Todo lo que hemos venido haciendo en los últimos meses apunta a que, cuando suene el pistoletazo de largada, tanto mi compañera Cecilia Carranza y yo como el barco que tripulamos estemos en las mejores condiciones posibles. Esto ha demandado mucho esfuerzo, más de un año de entrenar diariamente con un ritmo exigente. En todo ese tiempo hemos tenido que superar obstáculos y contratiempos, pero también hemos vivido alegrías y emociones muy fuertes, que se vuelven más intensas a medida que nos acercamos a la competencia.
La emoción mayor llegó con la noticia de que Cecilia y yo habíamos sido elegidos abanderados de la delegación argentina para la ceremonia de apertura de los Juegos. Esa mañana yo había dormido un poco más, porque el día anterior habíamos terminado un bloque de entrenamiento que nos dejó agotados. Fue Ceci quien me dio la noticia. Era tal su entusiasmo que al principio yo no entendí lo que me decía, pero en cuanto tomé conciencia me invadió, además de una enorme alegría, una oleada de gratitud hacia todos aquellos que nos han ayudado a llegar hasta aquí. En especial, a nuestras familias y nuestros amigos. Pero también al Enard, que siempre nos acompañó en nuestra obsesión por el entrenamiento duro, así como a la Federación Argentina de Yachting y a todos nuestros sponsors. Este orgullo es también de ellos.

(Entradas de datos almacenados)
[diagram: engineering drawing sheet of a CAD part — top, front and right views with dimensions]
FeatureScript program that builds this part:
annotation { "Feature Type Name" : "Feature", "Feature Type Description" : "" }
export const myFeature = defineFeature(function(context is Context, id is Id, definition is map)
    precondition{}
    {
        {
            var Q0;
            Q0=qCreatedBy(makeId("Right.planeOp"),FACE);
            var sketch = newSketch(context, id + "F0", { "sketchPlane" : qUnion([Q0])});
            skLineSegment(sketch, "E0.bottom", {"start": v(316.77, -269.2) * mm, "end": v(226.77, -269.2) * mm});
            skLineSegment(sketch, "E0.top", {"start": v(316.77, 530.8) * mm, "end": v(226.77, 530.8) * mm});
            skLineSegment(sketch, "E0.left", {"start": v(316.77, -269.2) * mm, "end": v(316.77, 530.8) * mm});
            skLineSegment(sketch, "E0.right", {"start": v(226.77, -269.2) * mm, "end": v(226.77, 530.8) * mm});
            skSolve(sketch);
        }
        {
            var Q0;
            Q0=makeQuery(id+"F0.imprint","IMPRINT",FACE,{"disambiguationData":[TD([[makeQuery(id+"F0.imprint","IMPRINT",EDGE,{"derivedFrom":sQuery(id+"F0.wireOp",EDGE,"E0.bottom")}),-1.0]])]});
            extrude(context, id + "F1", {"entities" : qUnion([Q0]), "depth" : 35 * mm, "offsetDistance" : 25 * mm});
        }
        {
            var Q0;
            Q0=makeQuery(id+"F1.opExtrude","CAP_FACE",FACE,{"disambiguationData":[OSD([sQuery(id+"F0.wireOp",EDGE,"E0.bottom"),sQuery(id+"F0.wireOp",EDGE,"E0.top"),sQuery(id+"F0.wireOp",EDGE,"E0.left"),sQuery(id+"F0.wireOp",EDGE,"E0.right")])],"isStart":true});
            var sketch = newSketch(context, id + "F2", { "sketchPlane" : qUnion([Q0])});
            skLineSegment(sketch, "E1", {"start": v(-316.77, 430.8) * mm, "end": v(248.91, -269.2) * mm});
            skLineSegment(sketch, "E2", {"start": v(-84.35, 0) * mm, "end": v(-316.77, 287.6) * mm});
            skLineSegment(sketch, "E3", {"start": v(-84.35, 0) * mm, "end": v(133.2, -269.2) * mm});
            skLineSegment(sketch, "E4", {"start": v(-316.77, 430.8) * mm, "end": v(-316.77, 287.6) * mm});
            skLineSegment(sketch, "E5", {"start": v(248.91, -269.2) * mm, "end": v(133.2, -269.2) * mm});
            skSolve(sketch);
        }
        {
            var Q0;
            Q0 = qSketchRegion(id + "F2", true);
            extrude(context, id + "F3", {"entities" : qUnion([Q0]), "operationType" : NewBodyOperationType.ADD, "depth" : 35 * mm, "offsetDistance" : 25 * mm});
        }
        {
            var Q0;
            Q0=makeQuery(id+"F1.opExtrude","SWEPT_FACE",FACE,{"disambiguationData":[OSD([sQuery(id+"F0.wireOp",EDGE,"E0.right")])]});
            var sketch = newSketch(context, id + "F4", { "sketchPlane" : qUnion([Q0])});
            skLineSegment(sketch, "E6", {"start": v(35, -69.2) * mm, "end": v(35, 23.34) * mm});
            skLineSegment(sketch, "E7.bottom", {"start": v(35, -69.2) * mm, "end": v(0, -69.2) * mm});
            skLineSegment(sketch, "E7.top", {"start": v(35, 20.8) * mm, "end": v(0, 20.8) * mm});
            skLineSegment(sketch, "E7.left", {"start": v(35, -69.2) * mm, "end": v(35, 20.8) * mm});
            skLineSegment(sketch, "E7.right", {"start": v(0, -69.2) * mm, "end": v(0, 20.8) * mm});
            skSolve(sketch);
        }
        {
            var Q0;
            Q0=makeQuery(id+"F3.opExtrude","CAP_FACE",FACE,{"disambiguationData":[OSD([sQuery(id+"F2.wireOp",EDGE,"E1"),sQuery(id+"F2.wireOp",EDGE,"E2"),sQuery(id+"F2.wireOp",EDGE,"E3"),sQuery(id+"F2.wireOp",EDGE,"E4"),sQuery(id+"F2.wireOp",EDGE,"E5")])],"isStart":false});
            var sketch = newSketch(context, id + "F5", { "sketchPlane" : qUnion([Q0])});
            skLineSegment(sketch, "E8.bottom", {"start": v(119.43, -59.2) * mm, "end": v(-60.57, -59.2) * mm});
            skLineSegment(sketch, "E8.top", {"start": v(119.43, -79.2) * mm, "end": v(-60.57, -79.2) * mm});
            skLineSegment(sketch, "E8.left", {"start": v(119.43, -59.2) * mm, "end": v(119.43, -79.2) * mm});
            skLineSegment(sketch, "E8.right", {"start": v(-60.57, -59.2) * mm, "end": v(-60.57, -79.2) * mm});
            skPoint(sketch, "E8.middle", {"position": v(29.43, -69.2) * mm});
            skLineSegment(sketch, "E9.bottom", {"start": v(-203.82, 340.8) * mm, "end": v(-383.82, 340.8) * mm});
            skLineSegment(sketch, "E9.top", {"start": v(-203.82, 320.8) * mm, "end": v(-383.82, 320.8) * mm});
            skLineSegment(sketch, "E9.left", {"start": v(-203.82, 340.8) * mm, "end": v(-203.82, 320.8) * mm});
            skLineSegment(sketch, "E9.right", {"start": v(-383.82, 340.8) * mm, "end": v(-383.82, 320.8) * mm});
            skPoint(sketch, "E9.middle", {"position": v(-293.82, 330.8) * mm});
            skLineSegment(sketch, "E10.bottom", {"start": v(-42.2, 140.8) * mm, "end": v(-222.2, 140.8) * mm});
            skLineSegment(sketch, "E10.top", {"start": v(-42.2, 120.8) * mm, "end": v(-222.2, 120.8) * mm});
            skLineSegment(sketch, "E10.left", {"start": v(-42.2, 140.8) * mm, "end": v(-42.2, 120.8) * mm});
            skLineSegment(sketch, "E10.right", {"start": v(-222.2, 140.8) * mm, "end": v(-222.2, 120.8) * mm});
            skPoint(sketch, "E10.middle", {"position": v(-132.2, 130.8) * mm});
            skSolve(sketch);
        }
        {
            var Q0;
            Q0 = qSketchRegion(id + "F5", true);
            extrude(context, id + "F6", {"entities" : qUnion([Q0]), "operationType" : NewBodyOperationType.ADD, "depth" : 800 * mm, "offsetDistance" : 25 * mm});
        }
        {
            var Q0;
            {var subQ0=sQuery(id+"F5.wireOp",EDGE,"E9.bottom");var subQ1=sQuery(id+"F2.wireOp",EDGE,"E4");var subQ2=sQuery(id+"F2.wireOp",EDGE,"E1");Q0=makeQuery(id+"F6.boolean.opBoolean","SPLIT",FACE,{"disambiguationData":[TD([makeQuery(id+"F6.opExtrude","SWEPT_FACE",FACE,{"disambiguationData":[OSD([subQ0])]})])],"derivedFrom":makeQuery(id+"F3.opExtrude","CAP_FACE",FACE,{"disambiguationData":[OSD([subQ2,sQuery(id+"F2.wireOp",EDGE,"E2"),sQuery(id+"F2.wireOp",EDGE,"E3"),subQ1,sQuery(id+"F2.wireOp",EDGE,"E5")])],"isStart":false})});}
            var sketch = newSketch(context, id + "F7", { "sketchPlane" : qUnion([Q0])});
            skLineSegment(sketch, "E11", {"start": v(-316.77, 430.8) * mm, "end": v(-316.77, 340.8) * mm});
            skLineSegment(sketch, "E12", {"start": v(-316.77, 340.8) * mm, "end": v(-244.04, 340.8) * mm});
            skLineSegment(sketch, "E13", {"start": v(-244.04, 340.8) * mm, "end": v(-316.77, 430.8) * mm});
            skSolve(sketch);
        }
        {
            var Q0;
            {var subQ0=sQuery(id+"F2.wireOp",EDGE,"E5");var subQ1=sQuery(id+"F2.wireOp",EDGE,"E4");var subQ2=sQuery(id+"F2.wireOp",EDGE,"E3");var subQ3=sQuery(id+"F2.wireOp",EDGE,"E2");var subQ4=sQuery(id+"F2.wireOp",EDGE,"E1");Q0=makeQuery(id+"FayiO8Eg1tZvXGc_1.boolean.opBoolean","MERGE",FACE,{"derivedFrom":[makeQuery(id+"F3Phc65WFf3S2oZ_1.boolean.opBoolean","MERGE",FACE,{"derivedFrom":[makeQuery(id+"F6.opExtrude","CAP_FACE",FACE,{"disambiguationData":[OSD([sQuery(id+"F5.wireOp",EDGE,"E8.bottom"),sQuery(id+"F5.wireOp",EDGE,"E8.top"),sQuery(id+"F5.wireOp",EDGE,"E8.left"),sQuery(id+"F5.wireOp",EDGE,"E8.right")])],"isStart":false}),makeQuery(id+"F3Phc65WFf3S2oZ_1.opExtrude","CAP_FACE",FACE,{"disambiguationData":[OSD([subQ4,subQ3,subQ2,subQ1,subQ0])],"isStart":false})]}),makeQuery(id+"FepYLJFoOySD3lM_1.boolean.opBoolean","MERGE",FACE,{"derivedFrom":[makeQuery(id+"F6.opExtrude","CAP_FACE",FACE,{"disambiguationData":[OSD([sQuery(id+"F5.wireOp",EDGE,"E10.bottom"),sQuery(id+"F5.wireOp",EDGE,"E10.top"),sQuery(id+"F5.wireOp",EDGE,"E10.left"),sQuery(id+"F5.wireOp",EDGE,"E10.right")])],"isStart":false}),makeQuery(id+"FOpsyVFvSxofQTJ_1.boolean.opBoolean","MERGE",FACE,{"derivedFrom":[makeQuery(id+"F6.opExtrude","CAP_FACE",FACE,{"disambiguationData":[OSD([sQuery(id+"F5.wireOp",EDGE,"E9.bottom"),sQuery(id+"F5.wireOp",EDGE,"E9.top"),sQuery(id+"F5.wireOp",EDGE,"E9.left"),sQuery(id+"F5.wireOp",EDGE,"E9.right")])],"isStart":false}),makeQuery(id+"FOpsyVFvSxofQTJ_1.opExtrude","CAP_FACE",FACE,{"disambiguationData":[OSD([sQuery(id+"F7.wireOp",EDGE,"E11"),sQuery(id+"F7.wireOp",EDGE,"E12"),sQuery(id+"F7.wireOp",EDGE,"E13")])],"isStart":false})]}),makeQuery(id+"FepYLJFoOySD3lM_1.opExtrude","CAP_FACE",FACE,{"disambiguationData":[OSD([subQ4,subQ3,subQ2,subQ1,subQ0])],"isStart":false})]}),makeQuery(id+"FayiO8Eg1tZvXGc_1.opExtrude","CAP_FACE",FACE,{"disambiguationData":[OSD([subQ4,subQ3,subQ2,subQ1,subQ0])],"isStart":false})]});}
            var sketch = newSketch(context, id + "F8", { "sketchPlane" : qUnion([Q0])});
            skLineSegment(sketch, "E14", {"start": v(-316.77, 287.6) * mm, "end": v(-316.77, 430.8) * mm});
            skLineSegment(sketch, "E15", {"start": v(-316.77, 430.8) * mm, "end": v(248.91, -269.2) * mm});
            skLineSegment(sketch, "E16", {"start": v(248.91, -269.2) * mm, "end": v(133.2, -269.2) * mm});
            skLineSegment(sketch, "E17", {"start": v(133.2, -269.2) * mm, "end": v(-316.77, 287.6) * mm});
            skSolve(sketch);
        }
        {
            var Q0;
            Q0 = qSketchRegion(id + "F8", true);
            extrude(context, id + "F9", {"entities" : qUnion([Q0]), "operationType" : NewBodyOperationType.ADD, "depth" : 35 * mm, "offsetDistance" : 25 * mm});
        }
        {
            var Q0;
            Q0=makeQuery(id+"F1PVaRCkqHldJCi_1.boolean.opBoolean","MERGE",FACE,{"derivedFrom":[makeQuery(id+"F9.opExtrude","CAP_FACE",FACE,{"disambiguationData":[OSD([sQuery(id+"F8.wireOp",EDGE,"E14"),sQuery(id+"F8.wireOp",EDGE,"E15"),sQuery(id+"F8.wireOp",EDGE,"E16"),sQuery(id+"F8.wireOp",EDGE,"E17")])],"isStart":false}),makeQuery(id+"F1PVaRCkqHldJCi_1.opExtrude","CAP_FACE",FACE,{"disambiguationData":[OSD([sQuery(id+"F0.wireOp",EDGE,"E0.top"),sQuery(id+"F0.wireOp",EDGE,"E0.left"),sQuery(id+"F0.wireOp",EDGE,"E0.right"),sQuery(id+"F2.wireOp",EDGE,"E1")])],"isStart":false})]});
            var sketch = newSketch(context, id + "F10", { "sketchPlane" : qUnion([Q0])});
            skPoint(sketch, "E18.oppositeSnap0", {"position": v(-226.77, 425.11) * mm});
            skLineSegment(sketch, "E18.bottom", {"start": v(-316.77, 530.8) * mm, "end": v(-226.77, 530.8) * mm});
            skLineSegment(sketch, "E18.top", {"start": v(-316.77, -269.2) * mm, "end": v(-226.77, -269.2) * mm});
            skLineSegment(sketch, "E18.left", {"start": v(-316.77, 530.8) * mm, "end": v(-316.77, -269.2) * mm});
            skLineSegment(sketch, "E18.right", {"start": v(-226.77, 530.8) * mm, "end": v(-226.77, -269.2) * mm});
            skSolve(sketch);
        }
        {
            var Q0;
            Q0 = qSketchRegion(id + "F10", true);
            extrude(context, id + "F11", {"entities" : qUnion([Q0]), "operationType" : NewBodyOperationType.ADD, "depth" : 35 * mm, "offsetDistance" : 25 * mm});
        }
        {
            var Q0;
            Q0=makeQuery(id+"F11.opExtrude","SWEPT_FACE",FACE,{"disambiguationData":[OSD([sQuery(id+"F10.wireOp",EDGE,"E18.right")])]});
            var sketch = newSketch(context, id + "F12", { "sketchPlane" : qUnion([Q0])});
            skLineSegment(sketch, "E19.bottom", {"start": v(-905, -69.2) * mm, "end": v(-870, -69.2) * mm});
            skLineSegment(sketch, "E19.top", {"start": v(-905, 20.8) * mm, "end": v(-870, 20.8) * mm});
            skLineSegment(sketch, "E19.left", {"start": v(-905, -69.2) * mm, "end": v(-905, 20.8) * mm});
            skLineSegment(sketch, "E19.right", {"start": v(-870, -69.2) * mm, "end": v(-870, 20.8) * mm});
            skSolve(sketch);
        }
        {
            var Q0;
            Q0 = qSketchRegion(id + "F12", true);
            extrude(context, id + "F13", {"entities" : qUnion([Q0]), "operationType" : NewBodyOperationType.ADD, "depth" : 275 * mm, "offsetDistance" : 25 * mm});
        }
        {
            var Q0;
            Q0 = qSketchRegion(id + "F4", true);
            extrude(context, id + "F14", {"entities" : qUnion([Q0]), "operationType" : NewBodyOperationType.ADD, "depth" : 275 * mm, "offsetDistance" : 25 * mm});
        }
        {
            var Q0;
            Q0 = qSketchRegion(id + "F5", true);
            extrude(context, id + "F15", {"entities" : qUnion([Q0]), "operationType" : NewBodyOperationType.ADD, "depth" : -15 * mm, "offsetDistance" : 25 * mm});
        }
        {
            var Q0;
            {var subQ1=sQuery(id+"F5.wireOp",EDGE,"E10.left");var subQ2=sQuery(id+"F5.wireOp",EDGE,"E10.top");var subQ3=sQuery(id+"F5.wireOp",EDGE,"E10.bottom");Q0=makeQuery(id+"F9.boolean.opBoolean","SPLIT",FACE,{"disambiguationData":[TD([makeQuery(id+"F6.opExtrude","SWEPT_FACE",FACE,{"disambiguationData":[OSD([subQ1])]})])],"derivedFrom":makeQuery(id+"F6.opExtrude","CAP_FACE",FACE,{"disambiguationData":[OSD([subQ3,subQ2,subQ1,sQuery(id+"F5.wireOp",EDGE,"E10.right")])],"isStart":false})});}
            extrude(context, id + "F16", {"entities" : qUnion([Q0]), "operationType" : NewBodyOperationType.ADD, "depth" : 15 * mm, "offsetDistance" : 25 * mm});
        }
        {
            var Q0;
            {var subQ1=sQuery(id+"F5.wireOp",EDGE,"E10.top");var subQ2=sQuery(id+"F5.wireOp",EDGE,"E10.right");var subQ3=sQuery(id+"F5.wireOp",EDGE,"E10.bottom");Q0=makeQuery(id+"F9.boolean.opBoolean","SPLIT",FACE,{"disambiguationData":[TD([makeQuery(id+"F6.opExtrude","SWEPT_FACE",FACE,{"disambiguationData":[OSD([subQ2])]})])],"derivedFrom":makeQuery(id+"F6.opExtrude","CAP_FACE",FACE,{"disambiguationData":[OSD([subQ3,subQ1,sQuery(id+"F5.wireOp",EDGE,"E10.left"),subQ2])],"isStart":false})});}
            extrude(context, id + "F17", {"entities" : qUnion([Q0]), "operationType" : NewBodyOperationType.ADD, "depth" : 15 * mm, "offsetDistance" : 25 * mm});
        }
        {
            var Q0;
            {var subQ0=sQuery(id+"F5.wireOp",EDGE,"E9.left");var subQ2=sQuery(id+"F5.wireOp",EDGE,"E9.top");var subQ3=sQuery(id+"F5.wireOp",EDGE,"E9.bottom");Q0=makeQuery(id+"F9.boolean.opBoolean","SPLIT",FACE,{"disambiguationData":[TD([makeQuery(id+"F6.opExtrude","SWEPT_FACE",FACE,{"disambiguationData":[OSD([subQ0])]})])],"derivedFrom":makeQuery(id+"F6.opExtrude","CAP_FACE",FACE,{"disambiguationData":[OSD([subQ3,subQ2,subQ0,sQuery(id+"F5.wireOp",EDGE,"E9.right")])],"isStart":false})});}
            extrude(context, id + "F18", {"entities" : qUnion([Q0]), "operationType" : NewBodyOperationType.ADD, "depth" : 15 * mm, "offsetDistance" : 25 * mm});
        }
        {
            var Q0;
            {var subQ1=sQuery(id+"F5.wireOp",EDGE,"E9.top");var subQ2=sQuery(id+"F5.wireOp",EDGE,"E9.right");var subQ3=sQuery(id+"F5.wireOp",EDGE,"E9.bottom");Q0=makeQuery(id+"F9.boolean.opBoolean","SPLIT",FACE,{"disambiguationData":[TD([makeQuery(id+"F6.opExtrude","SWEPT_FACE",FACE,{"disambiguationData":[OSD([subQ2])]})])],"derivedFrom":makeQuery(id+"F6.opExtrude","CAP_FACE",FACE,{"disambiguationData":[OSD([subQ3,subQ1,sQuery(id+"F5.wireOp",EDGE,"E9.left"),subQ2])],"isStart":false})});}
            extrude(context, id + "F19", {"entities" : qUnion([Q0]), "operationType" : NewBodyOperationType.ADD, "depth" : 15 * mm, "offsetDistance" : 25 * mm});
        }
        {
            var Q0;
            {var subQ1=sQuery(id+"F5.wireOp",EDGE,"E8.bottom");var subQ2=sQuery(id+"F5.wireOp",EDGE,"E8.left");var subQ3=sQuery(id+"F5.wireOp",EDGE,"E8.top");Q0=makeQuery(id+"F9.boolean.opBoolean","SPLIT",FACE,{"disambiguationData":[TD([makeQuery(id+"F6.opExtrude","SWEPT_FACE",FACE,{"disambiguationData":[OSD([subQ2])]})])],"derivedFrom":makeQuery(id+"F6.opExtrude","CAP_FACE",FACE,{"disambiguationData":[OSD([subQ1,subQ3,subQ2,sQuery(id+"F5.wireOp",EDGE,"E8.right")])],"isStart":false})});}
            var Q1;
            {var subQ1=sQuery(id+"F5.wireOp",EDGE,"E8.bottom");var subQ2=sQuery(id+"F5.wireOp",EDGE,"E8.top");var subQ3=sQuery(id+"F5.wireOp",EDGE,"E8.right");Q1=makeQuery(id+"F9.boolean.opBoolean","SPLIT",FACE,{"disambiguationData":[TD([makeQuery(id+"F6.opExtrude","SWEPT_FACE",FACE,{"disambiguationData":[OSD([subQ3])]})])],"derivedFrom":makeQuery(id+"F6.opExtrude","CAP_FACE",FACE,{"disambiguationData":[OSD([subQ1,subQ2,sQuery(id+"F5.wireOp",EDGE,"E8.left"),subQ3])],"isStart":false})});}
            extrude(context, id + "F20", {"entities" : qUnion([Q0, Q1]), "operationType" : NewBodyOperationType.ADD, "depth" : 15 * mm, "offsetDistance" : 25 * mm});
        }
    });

### INSTRUCCIONES DE LA TAREA
Según el texto extraído, ¿quién dio la noticia de la elección como abanderados de la delegación argentina?

### SOLUCIÓN DE LA TAREA
Cecilia Carranza, a quien el texto también llama Ceci.